▸ **THE PROBLEM**
How does the news article on California's Proposition 64 marijuana vote go on? Write what comes next in the article, starting after its last sentence.

▸ **DOCUMENT EXTRACT**
California’s approval alone is “a pretty big deal” that could influence federal policy on marijuana, including its listing of pot as a dangerous drug and a ban on banking by the marijuana industry, said Beau Kilmer, co-director of the RAND center.

But while there may be a “stronger voice” for reform in Congress, the arrival of a new administration in January raises a question mark, he said.

The Department of Justice’s policy of discouraging federal prosecution of marijuana cases in states with a “strong and effective” regulatory system was embodied in a 2013 memo that could readily be rescinded, Kilmer said.

The vote didn’t change many local law enforcement practices overnight, officials said.

“If people think they’ll be able to walk down the street and be out in public smoking marijuana or driving their car and smoking marijuana, that’s still against the law,” Santa Rosa Police Capt. Craig Schwartz said. “You could get a ticket for that.”

Schwartz said the law may free up the narcotics team because police will refer many cases, such as neighborhood complaints about marijuana cultivation, to the city’s permitting and code enforcement departments.

Petaluma Police Chief Ken Savano said drug possession is already a low priority for officers.

“We’re looking at the large-scale trafficking and bigger criminal element,” he said. “We don’t have a team of officers looking for marijuana in people’s pockets.”

Tawnie Logan, executive director of the Sonoma County Growers Alliance, said her organization - which opposed ?Proposition 64 - is now committed to the law’s implementation.

“We are completely embracing it,” she said. “We want to make sure it has a responsible rollout.”

The 200-member group will hold workshops for the public on the provisions of the law, and next year will lobby cities and counties to enact cannabis regulations rather than ban the industry altogether, as they are empowered to do under the law.

Meanwhile, pot cultivators operating under the provisions of California’s Medical Cannabis Regulation and Safety Act will continue to operate as usual, Logan said.

Consumption of marijuana is likely to increase, she said, as more diverse cannabis products, such as gel caps and extracts, become readily available to adults. “I think people are going to be intrigued,” she said.

▸ **ENTRIES SHOWN**

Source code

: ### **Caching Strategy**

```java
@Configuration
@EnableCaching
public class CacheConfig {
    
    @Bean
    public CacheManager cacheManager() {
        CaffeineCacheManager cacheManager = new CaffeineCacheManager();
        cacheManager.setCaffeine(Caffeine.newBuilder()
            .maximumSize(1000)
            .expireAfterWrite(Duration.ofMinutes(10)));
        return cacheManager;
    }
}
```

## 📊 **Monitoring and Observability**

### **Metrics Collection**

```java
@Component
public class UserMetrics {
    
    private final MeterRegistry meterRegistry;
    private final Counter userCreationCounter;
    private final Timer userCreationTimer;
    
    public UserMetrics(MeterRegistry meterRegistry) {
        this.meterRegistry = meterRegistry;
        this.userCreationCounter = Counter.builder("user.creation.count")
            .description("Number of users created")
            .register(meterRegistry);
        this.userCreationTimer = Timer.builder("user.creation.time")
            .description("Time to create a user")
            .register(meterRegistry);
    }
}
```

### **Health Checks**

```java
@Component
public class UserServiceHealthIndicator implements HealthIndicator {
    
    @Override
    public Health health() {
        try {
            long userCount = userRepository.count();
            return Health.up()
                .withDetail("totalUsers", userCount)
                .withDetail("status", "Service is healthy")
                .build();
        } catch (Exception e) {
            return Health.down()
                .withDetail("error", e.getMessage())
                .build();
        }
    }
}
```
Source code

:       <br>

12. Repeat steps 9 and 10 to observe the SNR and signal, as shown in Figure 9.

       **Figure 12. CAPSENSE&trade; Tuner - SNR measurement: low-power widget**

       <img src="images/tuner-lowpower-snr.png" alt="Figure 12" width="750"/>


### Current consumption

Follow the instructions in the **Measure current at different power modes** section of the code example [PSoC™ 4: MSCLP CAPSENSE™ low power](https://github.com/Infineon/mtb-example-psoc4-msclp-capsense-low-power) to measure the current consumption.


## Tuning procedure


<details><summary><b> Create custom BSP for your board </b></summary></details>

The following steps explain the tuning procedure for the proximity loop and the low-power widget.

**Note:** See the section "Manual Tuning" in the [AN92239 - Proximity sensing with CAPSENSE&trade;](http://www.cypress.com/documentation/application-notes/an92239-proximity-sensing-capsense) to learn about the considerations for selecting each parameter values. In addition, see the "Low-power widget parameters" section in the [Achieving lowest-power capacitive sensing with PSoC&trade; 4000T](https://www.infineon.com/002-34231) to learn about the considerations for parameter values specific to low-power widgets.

▸ **RESPONSE**
Shiela Smith of Santa Rosa, visiting the Charles M. Schulz Museum with three of her great-grandchildren, said she voted for the Adult Use of Marijuana Act and isn’t worried it will put more stoners on the loose in California.

“I doubt it,” Smith said. “It’s been so readily available to everybody who wanted to try it.”

Prohibition hasn’t worked, she said, and “we might as well get the taxes” instead of letting pot proceeds seep into the black market.

Proposition 64 sets a ?15 percent state tax on all retail marijuana sales and allows local governments to assess additional taxes.

Sonya Elm of Petaluma, reading a book while her two children skated at the adjacent Redwood Empire Ice Arena, said she voted against the measure.

“When you make something legal, it’s a way of saying it’s OK,” she said. “It legitimizes it; takes it out of the realm of something you shouldn’t do.”

If pot prices drop in California, as some expect, use of marijuana could increase, said Kilmer, the RAND analyst. “But the big question is by how much,” he said, also posing the question of how greater marijuana consumption would impact use of alcohol, tobacco and prescription opioids.

RAND hasn’t finished analyzing the impacts of legalization in Colorado and Washington, Kilmer said.

Inside OrganiCann’s bustling and brightly lit warehouse, an employee helped Christina Towner, 47, of Rohnert Park into a wheelchair and pushed her toward a glass case of cannabis-infused edibles.

Towner, who lives on Social Security payments, said she voted for Proposition 64. She depends on cannabis-infused foods to ease the symptoms of rheumatoid arthritis and fibromyalgia, and is enrolled in an OrganiCann program that provides a set amount of free marijuana products to low-income customers.

“It just feels like it’s time. I would have been shocked if it didn’t pass,” Towner said. “I’ll have to do what I have always done - find ways to get by.”